Similarly, the decision to dismantle the NSC did not guarantee a fair system of justice because other courts, such as the Mobile Military Court and the Regional Security Court, retained the power to sentence people to long prison terms and even death without any pretense of due process. In an effort to show that the government was opening the political system, President Barre resigned as Secretary General of the ruling party, only to be replaced by a son-in-law who for many years headed the NSS.
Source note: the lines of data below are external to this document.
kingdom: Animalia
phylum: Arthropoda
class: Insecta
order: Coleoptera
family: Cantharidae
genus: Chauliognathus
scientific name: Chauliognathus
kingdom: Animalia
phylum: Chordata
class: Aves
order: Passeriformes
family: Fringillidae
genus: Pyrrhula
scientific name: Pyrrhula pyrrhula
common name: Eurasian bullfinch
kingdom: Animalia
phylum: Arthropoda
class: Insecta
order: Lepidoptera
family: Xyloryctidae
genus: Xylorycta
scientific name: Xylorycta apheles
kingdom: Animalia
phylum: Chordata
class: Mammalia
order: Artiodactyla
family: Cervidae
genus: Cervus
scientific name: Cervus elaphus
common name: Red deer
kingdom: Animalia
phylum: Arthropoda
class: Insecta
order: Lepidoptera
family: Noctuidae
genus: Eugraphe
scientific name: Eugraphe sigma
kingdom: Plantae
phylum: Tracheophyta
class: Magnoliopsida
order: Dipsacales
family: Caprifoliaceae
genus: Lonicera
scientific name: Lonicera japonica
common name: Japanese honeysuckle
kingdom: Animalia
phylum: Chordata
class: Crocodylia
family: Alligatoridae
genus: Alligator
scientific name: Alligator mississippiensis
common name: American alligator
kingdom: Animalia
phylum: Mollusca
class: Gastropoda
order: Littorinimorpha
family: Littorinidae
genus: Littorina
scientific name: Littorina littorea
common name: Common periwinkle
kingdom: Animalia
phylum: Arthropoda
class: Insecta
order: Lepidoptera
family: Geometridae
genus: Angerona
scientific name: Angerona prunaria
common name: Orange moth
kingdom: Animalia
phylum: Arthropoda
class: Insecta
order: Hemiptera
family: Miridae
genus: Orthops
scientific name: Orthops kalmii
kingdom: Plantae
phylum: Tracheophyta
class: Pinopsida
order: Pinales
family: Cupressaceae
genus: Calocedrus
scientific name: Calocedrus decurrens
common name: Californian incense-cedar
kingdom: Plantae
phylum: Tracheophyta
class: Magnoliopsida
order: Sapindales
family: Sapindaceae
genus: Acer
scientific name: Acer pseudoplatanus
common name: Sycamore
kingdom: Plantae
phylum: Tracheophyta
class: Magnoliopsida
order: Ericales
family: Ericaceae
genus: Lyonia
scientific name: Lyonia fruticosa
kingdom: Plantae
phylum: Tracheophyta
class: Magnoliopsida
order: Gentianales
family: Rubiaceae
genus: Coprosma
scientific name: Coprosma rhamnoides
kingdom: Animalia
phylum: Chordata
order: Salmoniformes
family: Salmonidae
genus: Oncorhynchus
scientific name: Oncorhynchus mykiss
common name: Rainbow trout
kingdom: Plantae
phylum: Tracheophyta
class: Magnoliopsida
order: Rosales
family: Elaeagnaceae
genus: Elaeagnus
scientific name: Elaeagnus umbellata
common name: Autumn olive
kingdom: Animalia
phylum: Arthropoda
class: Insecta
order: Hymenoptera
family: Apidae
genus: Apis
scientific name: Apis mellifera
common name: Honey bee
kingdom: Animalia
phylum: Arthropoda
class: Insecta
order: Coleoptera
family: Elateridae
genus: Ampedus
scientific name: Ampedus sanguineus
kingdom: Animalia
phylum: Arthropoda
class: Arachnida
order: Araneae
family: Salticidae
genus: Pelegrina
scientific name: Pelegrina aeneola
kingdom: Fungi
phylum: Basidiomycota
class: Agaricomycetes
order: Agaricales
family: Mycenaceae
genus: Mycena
==Politicians with ties to the NSS==
Controversy surrounds the activities of the NSS, as well as those politicians who served in or assisted the NSS during the Barre regime. This is a partial list of Somali and Horn of Africa politicians who had known or alleged ties to the NSS:

- Abdiqasim Salad Hassan TNG President of Somalia (2001–2004); as interior minister under Siad Barre, was head of the NSS.
- Ali Mohammed Ghedi TFG Prime Minister of Somalia (2004–present); alleged agent/informer.
- Hassan Abshir Farah TFG Prime Minister of Somalia (2001–2003), Minister of Fisheries (2004–present); allegedly cooperated with the NSS as regional governor in Barre government.
- Dahir Riyale Kahin President of Somaliland (2003–2010) served as the NSS station chief in Berbera.
- Hasan Muhammad Nur Shatigadud TFG Minister of Finance (2005–present); President of Southwestern Somalia (2002–present); Colonel in the NSS
- Ismail Omar Guelleh, President of Djibouti since 1999, was reportedly trained by the NSS.
- Mukther Mohmmed Abdurahman Bullbull Alliance for the Re-liberation of Somalia (ARS) since 2003 to 2011 reportedly trained by the NSS
- Meles Zenawi, Prime Minister of Ethiopia, reportedly came in contact with the NSS and lived in Mogadishu for a period during the Derg era of Ethiopia, allegedly lived with Afwerki
- Isaias Afwerki, President of Eritrea, reportedly came in contact with the NSS and lived in Mogadishu for a period during the Derg era of Ethiopia, allegedly lived with Zenawi

===Foreign politicians===
Former Ethiopian president Meles Zenawi and Eritrean president Isayas Afewerki were also alleged to have had contacts with the NSS. IRIN news wrote, citing an unnamed former official of Somalia, that: "Meles knew Somalia very well, as he lived in Mogadishu when he was a liberation leader in the 1980s. Meles and Eritrean leader Isayas Afewerki “lived together in a villa behind Tawfiq Hotel, north Mogadishu, and were handled by the National Security Service, provided with travel documents and Somali passports, trained and given a Tigrayan radio frequency”, a former senior Somali government official told IRIN".

== Successor ==
In January 2013, the new Federal Government of Somalia established the National Intelligence and Security Agency (NISA) in place of the defunct NSS. Mandated with assuring national security, NISA is headquartered in the capital Mogadishu.